EXPOSÉ DES MOTIFS
Mesdames, Messieurs,
Le 13 février 2019, les institutions européennes sont parvenues à un accord interdisant totalement la pêche électrique aux navires de pêche de l'Union européenne dans toutes les eaux qu'ils fréquentent y compris en dehors de l'UE, au 30 juin 2021, reprenant un amendement du groupe Gauche unitaire européenne et Gauche verte nordique adopté par le Parlement européen
Cet accord permet en outre aux États membres d'« interdire ou restreindre » immédiatement cette pratique dans leurs eaux territoriales.
C'est l'objet de cette proposition de loi qui, pour l'essentiel, poursuit le même objectif que la proposition n° 1809 adoptée à l'Assemblée nationale le 9 mai dernier.

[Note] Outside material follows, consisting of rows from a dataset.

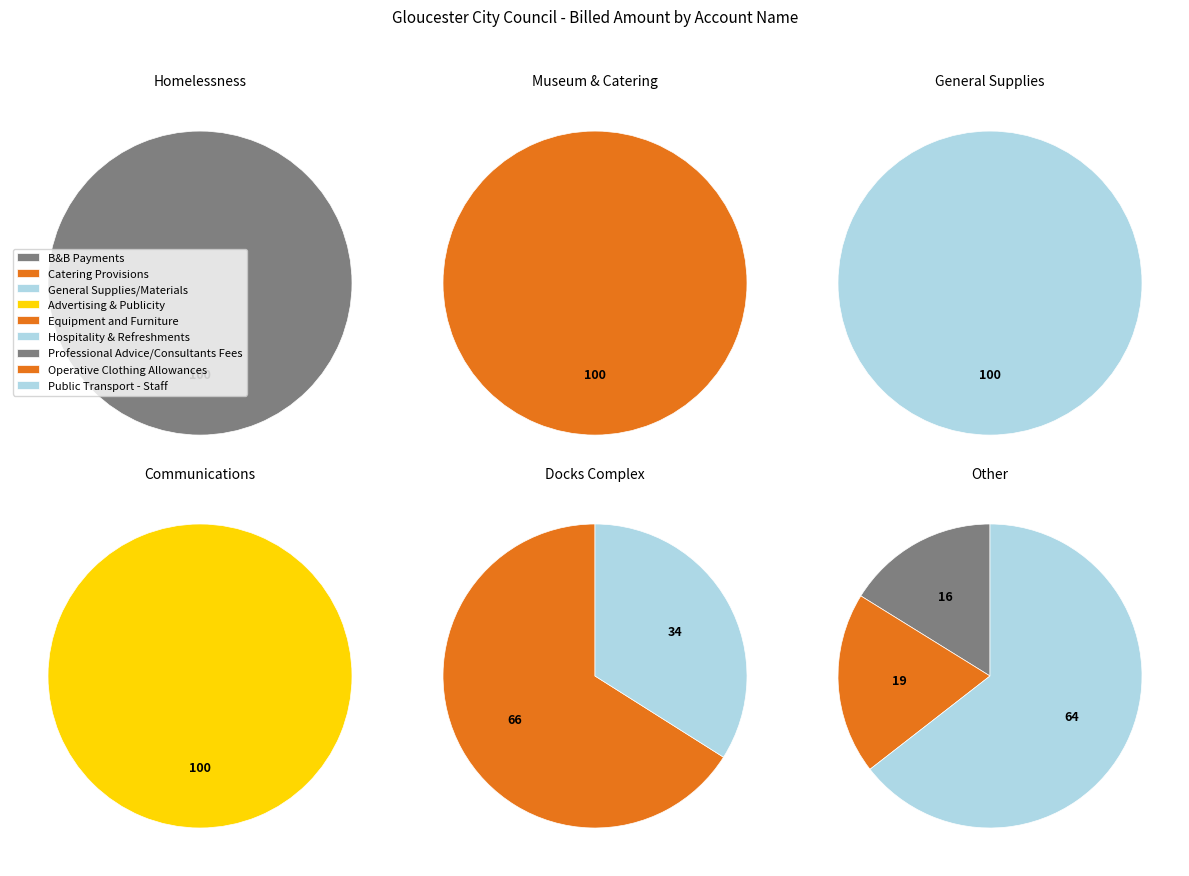

Which has a higher value, General Supplies/Materials or Professional Advice/Consultants Fees?

General Supplies/Materials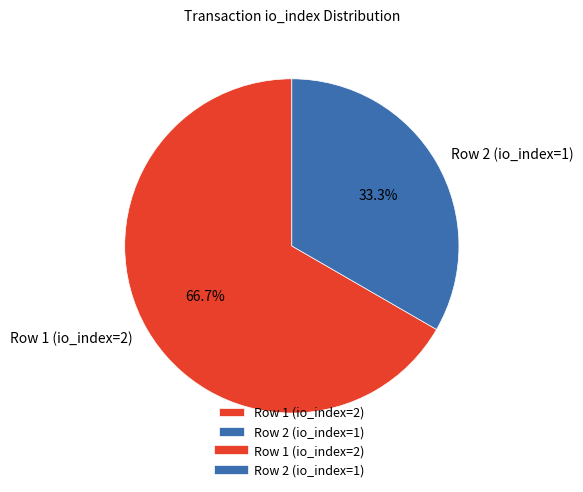

To the nearest percent, what is the combined percentage of Row 1 (io_index=2) and Row 2 (io_index=1)?

100%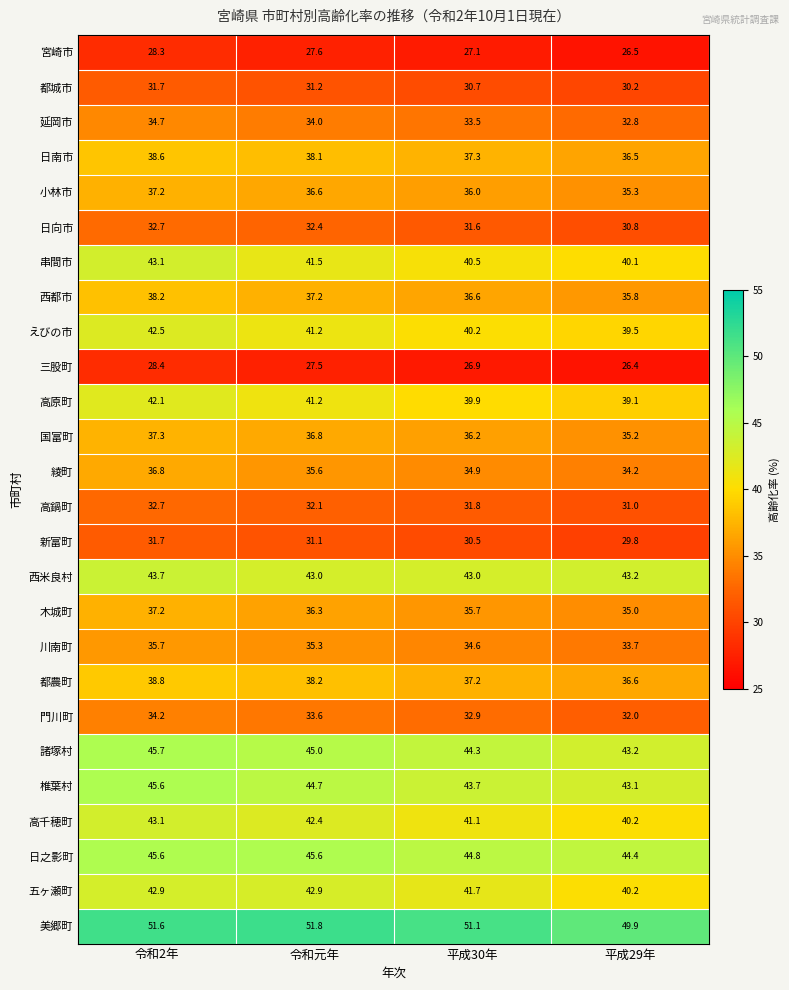

Where does the 西都市 series first go above 37?

令和2年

En effet, interdire la pêche électrique le plus rapidement possible dans nos eaux territoriales sans attendre l'entrée en vigueur en 2021 de l'interdiction générale en l'Europe est une nécessité absolue tant cette technique est en contradiction frontale avec l'intérêt général et l'impératif d'une gestion responsable de la ressource halieutique pour préserver l'avenir.
Cette méthode de pêche, qui consiste à envoyer un courant électrique bipolaire afin de faciliter la capture de poissons et de crustacés est interdite dans la plupart des pays de pêche du monde.
Elle était également interdite en Europe jusqu'à ce que la Commission européenne et le Conseil ne décident, dans le seul but de satisfaire un groupe d'intérêt sectoriel : la flotte néerlandaise de chalutiers à perche industriels, de l'autoriser, à titre dérogatoire, à partir de fin 2006 malgré de nombreux avis scientifiques contraires.
Pire tout en connaissant la dangerosité de cette technique et ses impacts profondément destructeurs sur nos écosystèmes, en 2016, la Commission européenne a proposé une nouvelle extension de cette dérogation. Elle envisageait de supprimer le plafond de 5 % et d'intégrer cette mesure dérogatoire en tant que pratique « innovante » dans la proposition de règlement du Parlement européen et du Conseil (n° COM/2016/0134) relatif à la conservation des ressources halieutiques et à la protection des écosystèmes marins par des mesures techniques modifiant d'autres règlements. Il ne s'agissait ni plus ni moins que d'une généralisation de la pêche électrique.
Or, cette technique de pêche peu sélective est dévastatrice d'un point de vue environnemental : pour 100 kg pêchés, 50 à 70 kg sont rejetés en mer. En comparaison, les fileyeurs ne rejettent eux que 6 kg de poissons pour 100 kg pêchés, c'est en ce sens que cette technique participe à la surpêche. Alors qu'aujourd'hui, 33,1 % des stocks de poissons exploités à l'échelle mondiale le sont au-delà de la limite de durabilité biologique, soit trois fois plus qu'en 1974. Selon un rapport de l'IFREMER en date de février 2019, seuls 48 % des stocks de poissons ont été exploités durablement en France métropolitaine en 2018 et 27 % des stocks sont surpêchés.
Enfin, outre cet épuisement des ressources qu'elle génère, la pêche électrique a aussi des conséquences néfastes sur la pêche artisanale. Les pêcheurs artisans sont unanimes quant à la dégradation de leurs zones de pêche et de l'épuisement des ressources halieutiques. Tous dénoncent leur incapacité à maintenir leurs activités.
Dès lors, la survie du secteur de la pêche artisanale exige que l'Europe interdise définitivement cette technique de pêche destructrice en effet comme le rappelle de nombreuses ONG dont BLOOM : « deux ans de transition, c'est bien trop long pour les pêcheurs artisans qui subissent depuis des années déjà la concurrence déloyale des navires industriels pêchant illégalement ».
Cette méthode est donc une illustration de l'Europe libérale qui laisse un à un tous les pans de l'économie se financiariser au détriment de la biodiversité et l'écosystème marin, de l'économie réelle, de l'emploi.
L'adoption d'une gestion durable de nos océans ne peut attendre, d'autant que la pratique de la pêche électrique s'est développée de manière illégale au sein de l'Union européenne. C'est pourquoi, l' article unique de la présente proposition de loi vise à interdire cette pratique jusqu'à la limite de la mer territoriale française, avant le 1 er juillet 2021, date à laquelle l'interdiction totale édictée par le projet de règlement européen du Parlement et du Conseil relatif à la conservation des ressources halieutiques et à la protection des écosystèmes marins, deviendra effective dans toutes les eaux de l'Union européenne.